Needless to say, I chose this particular photograph as an example because of its obvious ambiguity bodily and facially; what are we to make of her expression, after all? Is it fear? Surprise? Is she just about to tell her lover to piss off with that camera? There are many possible interpretations of her facial expression, and it all depends on what we bring to the viewing of the image rather than what we take from our viewing. In this respect, a part of the creation of narratives out of photographs like this is that they often are based on a quick look rather than a long gaze. When we look thoughtfully at the photo, it becomes obvious that the woman in the tub is older, i.e., that she is not a child. (Any initial assumption to the contrary is based on the presumption that adult women all have —largish—breasts that we can see at all times, and takes no account of those women who are flat chested even after pregnancy and childbirth.)
Another reason for choosing this photograph as an example is its potential for monstration beyond our immediate perception. Before we see it, this photograph is unknown (monstrous) in the ordinary, banal sense. When we look at it, it continues to be unknown (monstrous) in the sense that we don’t immediately know what is being shown. We need to create a story (narrative/description) that explains the photograph to us in a manner which we find acceptable individually. For some it may be moral outrage because they assume the model is a child, or because they believe that all photographs of naked women are oppressive and exploitative; for others it may be sexual (it may be an image which matches a sexual fantasy of theirs, or which matches actual sexual behaviour, be it lying in the bath tub or standing next to it); for others it may be that they look long and hard and enjoy the shapes and lines and tones of the image; for others…

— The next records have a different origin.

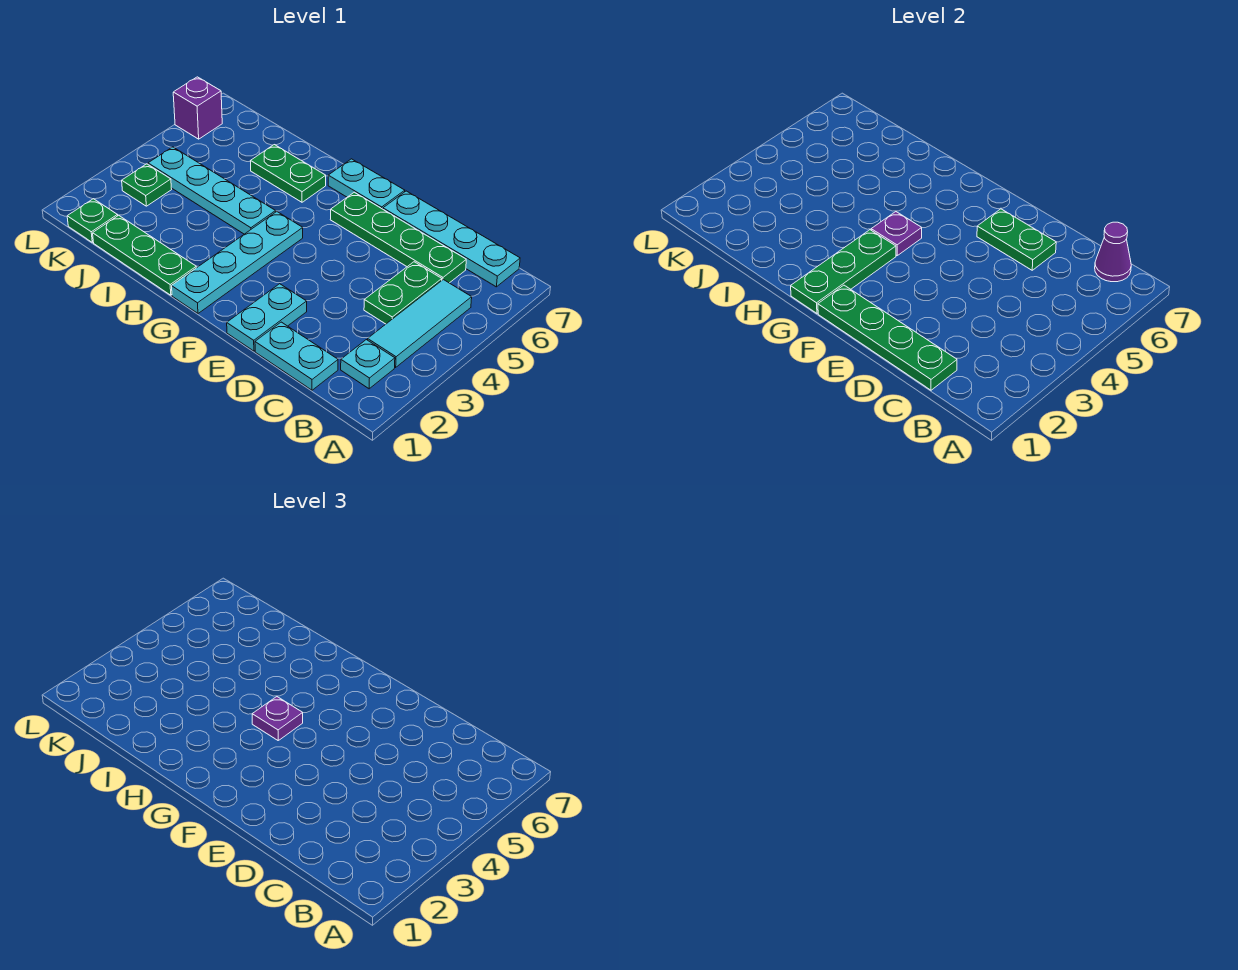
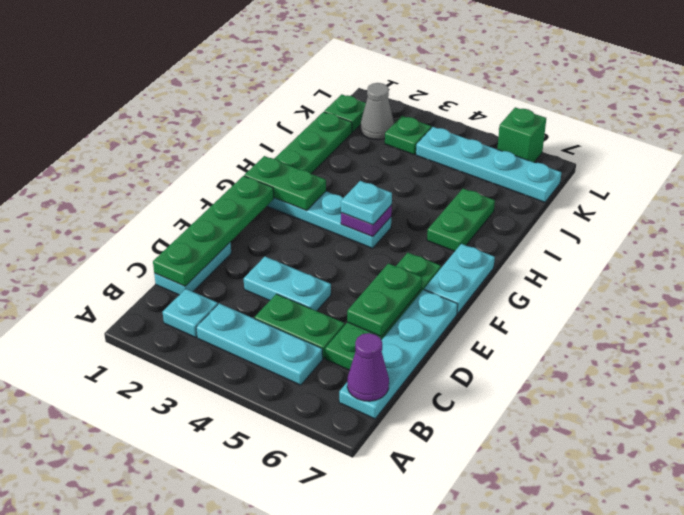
cyan 1x3 tile [368,280,472,367] -> cyan 1x3 plate [196,303,323,385]
cyan 1x2 plate [227,284,307,351] -> cyan 1x2 plate moved to [244,257,331,311]
green 1x3 plate [791,230,896,313] -> green 1x2 plate [244,156,326,211]
purple 1x1 plate [252,697,303,740] -> cyan 1x1 plate [341,181,392,225]
cyan 1x4 plate [148,147,276,234] -> cyan 1x4 plate turned to [416,127,561,202]
none -> grey 1x1 cone [361,83,394,140]
purple 1x1 brick [173,77,222,139] -> green 1x1 brick [497,107,546,162]

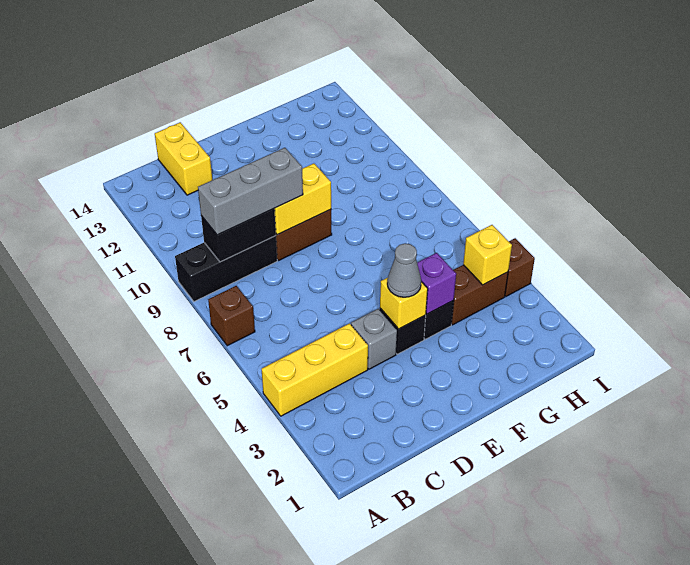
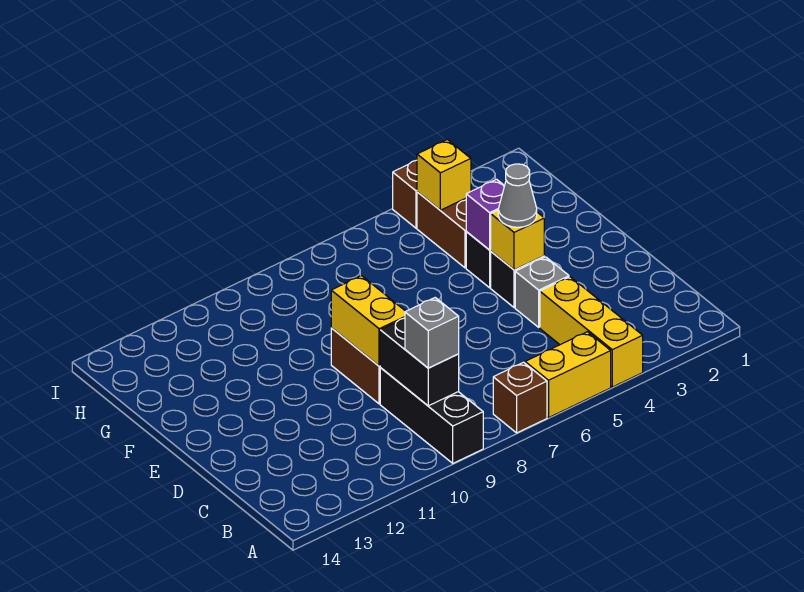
grey 1x3 brick [198,148,303,235] -> grey 1x1 brick [405,298,459,368]
yellow 1x2 brick [155,122,212,195] -> yellow 1x2 brick moved to [525,332,611,418]

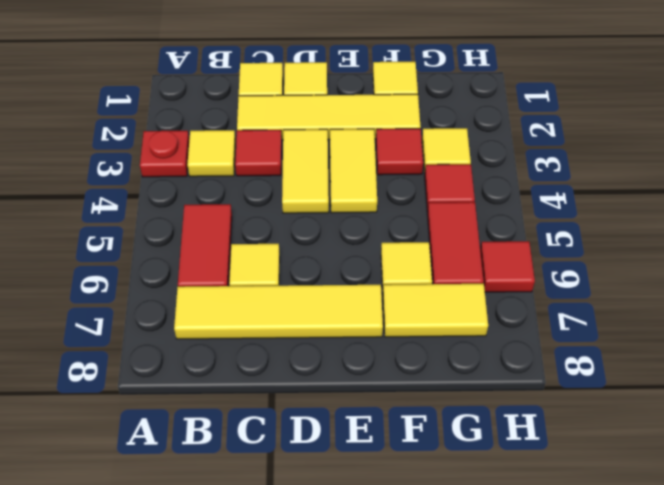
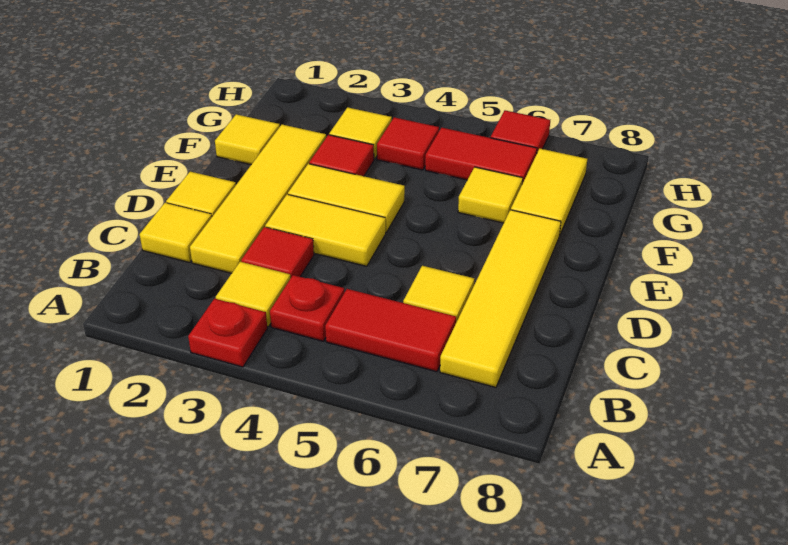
none -> red 1x1 plate [270,275,344,341]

Whichever is the case, it is clear that each viewer will bring their own understanding of the world, their own fears and anxieties, to the photograph and, in the process, will give their own ‘meaning’ to it.
The point about this is that ambiguity is inevitable. Artists are, or should be, renowned for their use of this ambiguity, for the manner in which the ambiguity of the photograph is manipulated.
Ambiguity in a photograph isn’t a problem, especially in art, unless we impose a truth value on it. But, of course, this is what we so often do; we say It looks like this and we believe this, so it must be this. The truth value that is imposed, viz., that it is in fact what we tell ourselves it is, in many if not all cases is external to the image itself.
The point is that humans like certainty, but a photograph is inherently uncertain (ambiguous), and in order to give ourselves certainty we tell ourselves a story which we know is the truth, the whole truth, and nothing but a fiction we use to give us the illusion of the truth, the whole truth…
It is this lack of certainty alone which may justify the use of the term ‘monstrous’ in terms of images, and this lack of certainty is something we never can be rid of, except, perhaps, by long contemplation of the image without the intrusion of too much prejudice and thought.
I want to finish this post by showing (sic) one of my favourite ambiguous photographs by Bill Henson.
What do you make of this photograph? Be careful now, your thoughts will betray you to yourself. Fortunately, only you will know.
What do I think? Perhaps I’ll tell you another time, if I can find words for the knowledge within.